As endowment plans are normally meant for long-term financial goals, it is a good way to plan for retirement by buying an endowment plan to grow your savings and receive payouts as you are about to step into retirement.
It’s good to save since young and plan for future. If you have an endowment plan since young, you are forced to saved as you are required to make regular payments.
Although endowment plans are more for saving than investing, it can also be considered as a low-risk investment due to its nature.
Children’s education fund
Being in the most expensive city in the world, tertiary education fees do not come cheap. If your child goes to a university in Singapore, you are expected to fork out at least about $30,000. To plan for such big expenses, Singaporeans buy an endowment plan in advance such that the policy matures and receive payouts just as their child enters university.
Why you should buy an endowment plan
In addition to the returns from endowment plans, if you want the insurance that is offered by endowment plans, it is a good reason to sign up for one. Although the insurance offered by such plans is insignificant, if you already have your own insurance policy, the insurance from endowment plans can act as a supplement to that.
Low-risk and predictable investment
If you invest in volatile types of investments like stocks, it is hard to know when you should or should not cash out.
However, with endowment plans, you know exactly when your policy matures and when payouts will be given. If you had planned properly in advance, such as using endowment payouts for your kid’s education, there is no need to worry about your investment being locked up when you need it.
Many endowment plans have the option of liquidating in case you need money urgently. This may result in losses on your investment but the impact is not going to be as dramatic as selling your stocks in a stock market crash.
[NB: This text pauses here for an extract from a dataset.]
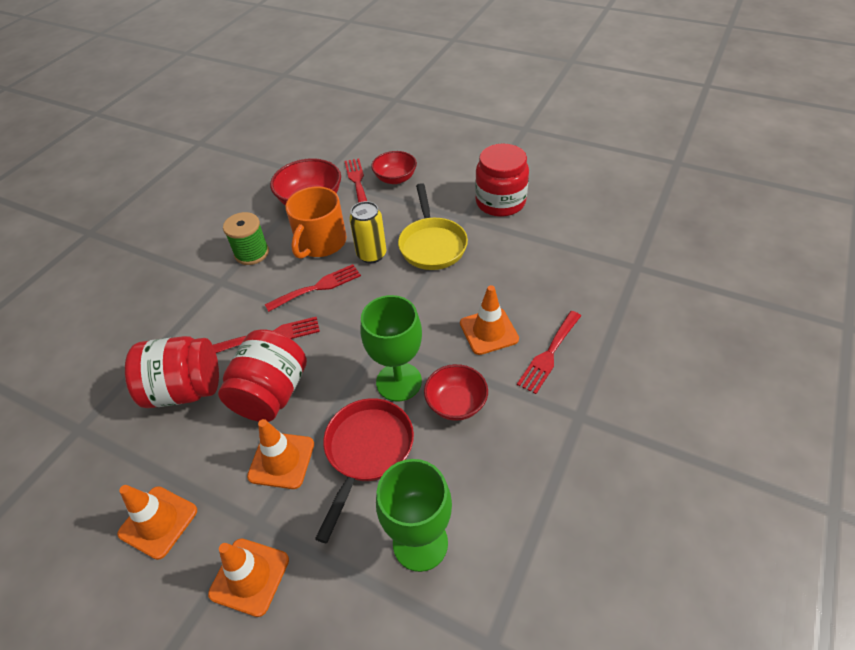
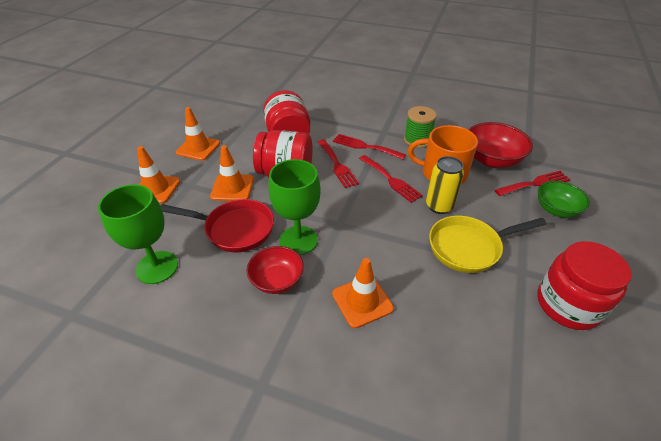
camera: 80 degrees right, 5 degrees down
red bowl [371,151,417,184] -> green bowl [538,181,590,218]
red fork [517,311,581,394] -> red fork moved to [333,134,406,159]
Last but not least, the risks of investing in endowment plans are very low. As endowment plans always comes with a guaranteed amount, despite the possibility of losing money if your guaranteed returns are lower than the sum of the premiums paid over the years, there is a cap to the loss and, you will still get your guaranteed amount back no matter what.
Things to look out for when buying an endowment plan
The guaranteed amount
When it comes to savings and investments, this is the most important factor to consider. Ideally, it is wise to sign up for an endowment plan that offers guaranteed returns higher than the total premiums paid over the years.
The non-guaranteed amount
It’s only right that you wish the non-guaranteed amount to be as high as possible because this is where you will be making the money most from an endowment plan if the performance of your investment is positive. Therefore, it is important to study the details of your non-guaranteed returns.
When you buy an endowment plan, your financial consultant will come out with a chart showing the maximum non-guaranteed amount you can receive at the end of each year. It is recommended to refrain from signing plans offering $0 non-guaranteed amount for more than a year or two.